Implementation:Haosulab ManiSkill BC Diffusion Training

From Leeroopedia
Field Value
Source Repository haosulab/ManiSkill
Type Pattern Doc
Domains Imitation_Learning, Robotics, Machine_Learning, Deep_Learning
Last Updated 2026-02-15

Overview

Description

ManiSkill provides two reference training scripts for imitation learning: a Behavioral Cloning (BC) script and a Diffusion Policy script. Both are state-based (operating on compact numerical observation vectors) and follow a similar structure: load demonstration data, construct a policy network, train with mini-batch gradient descent, and periodically evaluate on the simulation environment.

The BC script (examples/baselines/bc/bc.py) trains a 3-layer MLP policy using MSE loss with an Adam optimizer. It uses a custom ManiSkillDataset class that loads HDF5 trajectory data and a custom IterationBasedBatchSampler for fixed-iteration training.

The Diffusion Policy script (examples/baselines/diffusion_policy/train.py) trains a ConditionalUnet1D noise prediction network using the DDPM framework from the HuggingFace diffusers library. It uses a specialized SmallDemoDataset_DiffusionPolicy class that pre-computes observation/action sequence slices according to the observation, action, and prediction horizons. Training uses AdamW with cosine LR scheduling and EMA for stable evaluation.

Usage

These scripts are used after preparing the demonstration dataset (downloading, replaying/converting, and having the .h5 files ready). They are the core training step of the imitation learning pipeline.

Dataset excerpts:
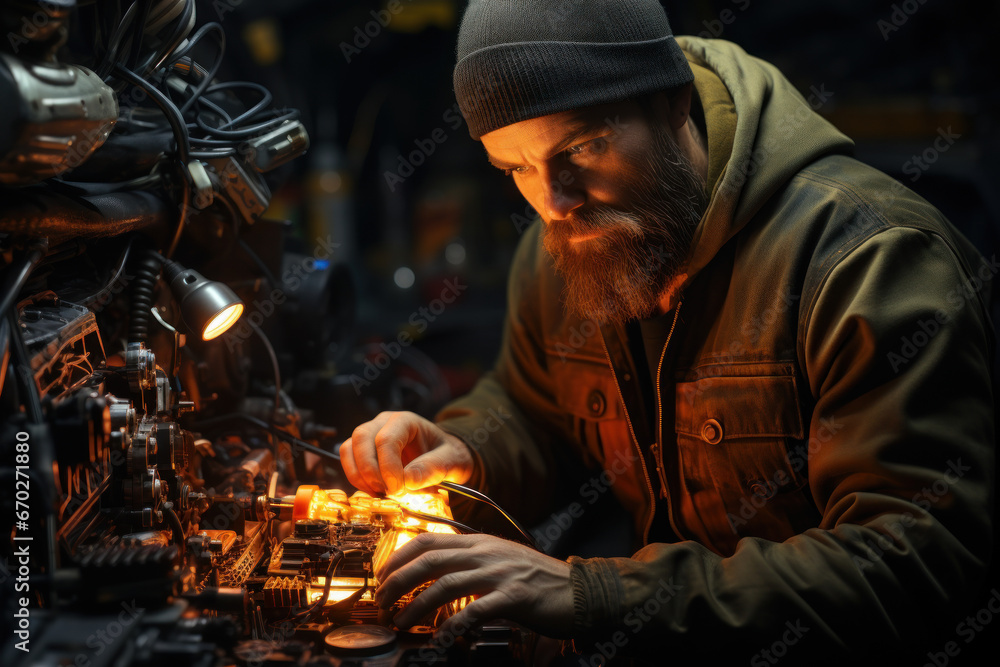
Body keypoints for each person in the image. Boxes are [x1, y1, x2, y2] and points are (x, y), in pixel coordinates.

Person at [339, 0, 996, 662]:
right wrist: (465, 452)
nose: (554, 201)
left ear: (673, 101)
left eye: (583, 145)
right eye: (516, 168)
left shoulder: (867, 261)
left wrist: (599, 595)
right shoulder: (561, 248)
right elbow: (537, 411)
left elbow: (913, 564)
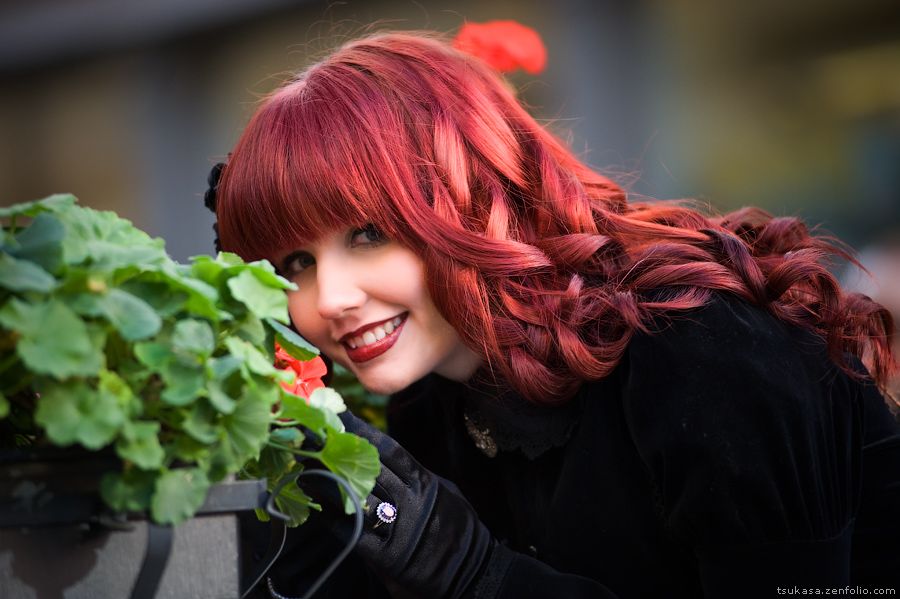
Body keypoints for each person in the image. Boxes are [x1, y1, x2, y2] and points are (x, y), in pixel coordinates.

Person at [208, 30, 900, 598]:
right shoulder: (428, 405)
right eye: (295, 263)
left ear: (470, 198)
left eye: (367, 234)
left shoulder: (704, 349)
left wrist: (475, 575)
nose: (330, 298)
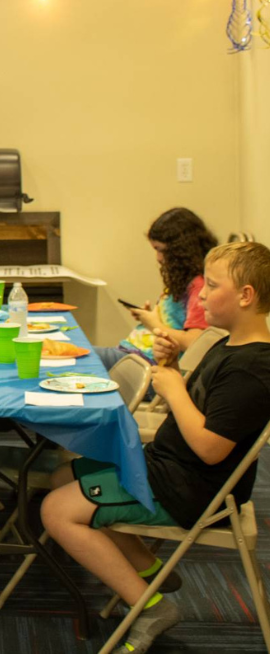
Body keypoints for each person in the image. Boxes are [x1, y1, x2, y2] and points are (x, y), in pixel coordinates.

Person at [40, 241, 270, 653]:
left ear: (246, 296)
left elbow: (211, 449)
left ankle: (151, 607)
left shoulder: (254, 369)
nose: (199, 294)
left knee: (55, 510)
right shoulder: (228, 345)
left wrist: (175, 388)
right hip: (166, 467)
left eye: (211, 286)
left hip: (189, 488)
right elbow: (202, 408)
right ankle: (150, 569)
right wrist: (172, 369)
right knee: (60, 475)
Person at [95, 208, 216, 371]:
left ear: (181, 250)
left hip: (150, 366)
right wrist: (152, 315)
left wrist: (153, 323)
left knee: (79, 358)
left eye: (161, 250)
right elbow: (174, 322)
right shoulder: (183, 280)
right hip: (138, 355)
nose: (158, 258)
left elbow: (194, 342)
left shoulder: (198, 287)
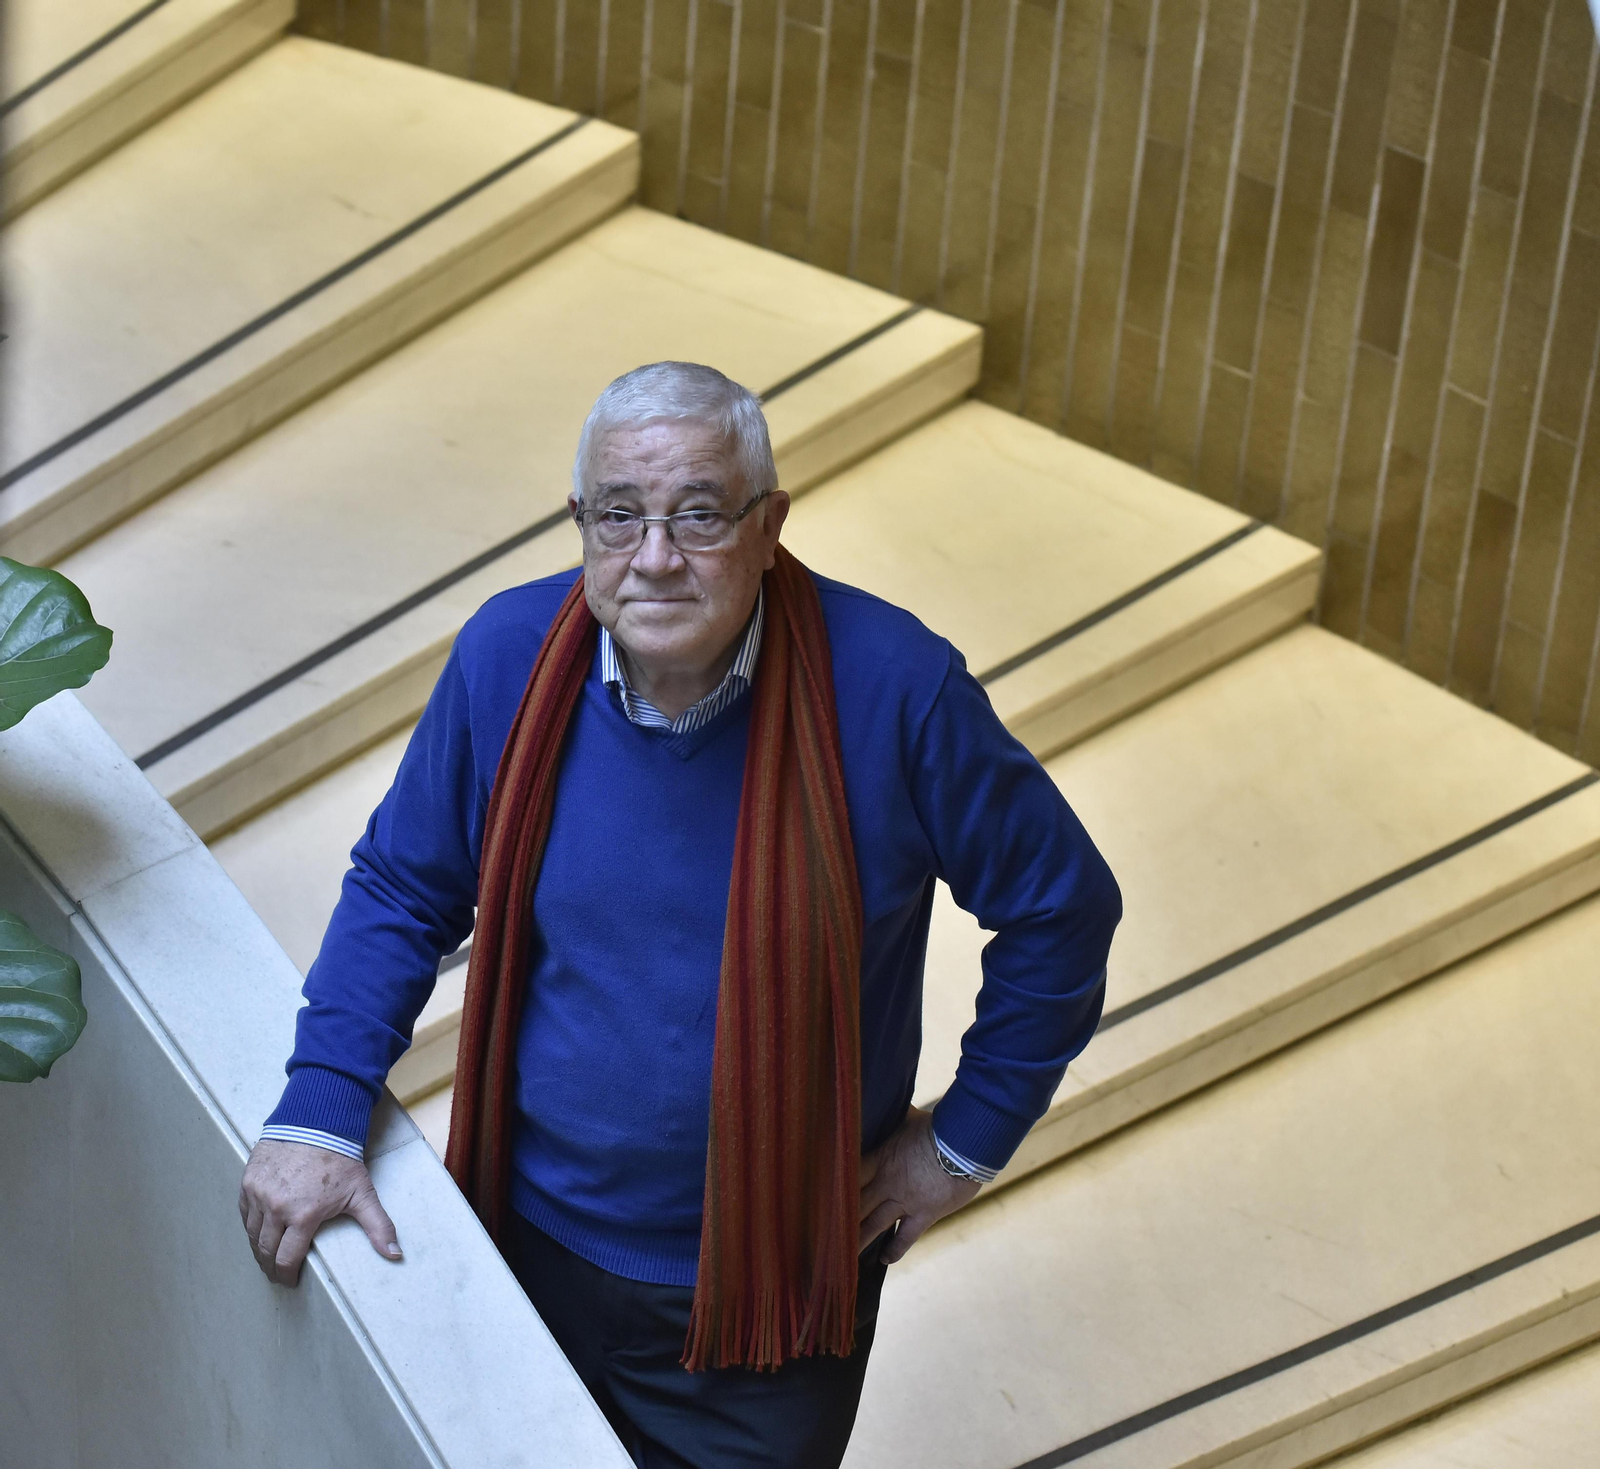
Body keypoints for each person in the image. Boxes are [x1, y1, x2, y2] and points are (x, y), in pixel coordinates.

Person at [240, 361, 1121, 1468]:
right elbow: (403, 887)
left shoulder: (895, 689)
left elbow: (1062, 910)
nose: (654, 557)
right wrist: (319, 1110)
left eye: (699, 515)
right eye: (621, 515)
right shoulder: (508, 658)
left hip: (768, 1306)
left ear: (769, 525)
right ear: (580, 525)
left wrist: (962, 1139)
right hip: (525, 1253)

#### [EXERCISES TO COMPLETE]
1. Write out the passage of the ManiSkill training page from "From Leeroopedia" to "for fixed-iteration training.".
2. Translate this sentence from the ManiSkill training page into Spanish: "They are the core training step of the imitation learning pipeline."
You can do without the rows.

#### [SET OF ANSWERS]
1.
From Leeroopedia
Field Value
Source Repository haosulab/ManiSkill
Type Pattern Doc
Domains Imitation_Learning, Robotics, Machine_Learning, Deep_Learning
Last Updated 2026-02-15

Overview

Description

ManiSkill provides two reference training scripts for imitation learning: a Behavioral Cloning (BC) script and a Diffusion Policy script. Both are state-based (operating on compact numerical observation vectors) and follow a similar structure: load demonstration data, construct a policy network, train with mini-batch gradient descent, and periodically evaluate on the simulation environment.

The BC script (examples/baselines/bc/bc.py) trains a 3-layer MLP policy using MSE loss with an Adam optimizer. It uses a custom ManiSkillDataset class that loads HDF5 trajectory data and a custom IterationBasedBatchSampler for fixed-iteration training.

2. Son la etapa central de entrenamiento del proceso de aprendizaje por imitación.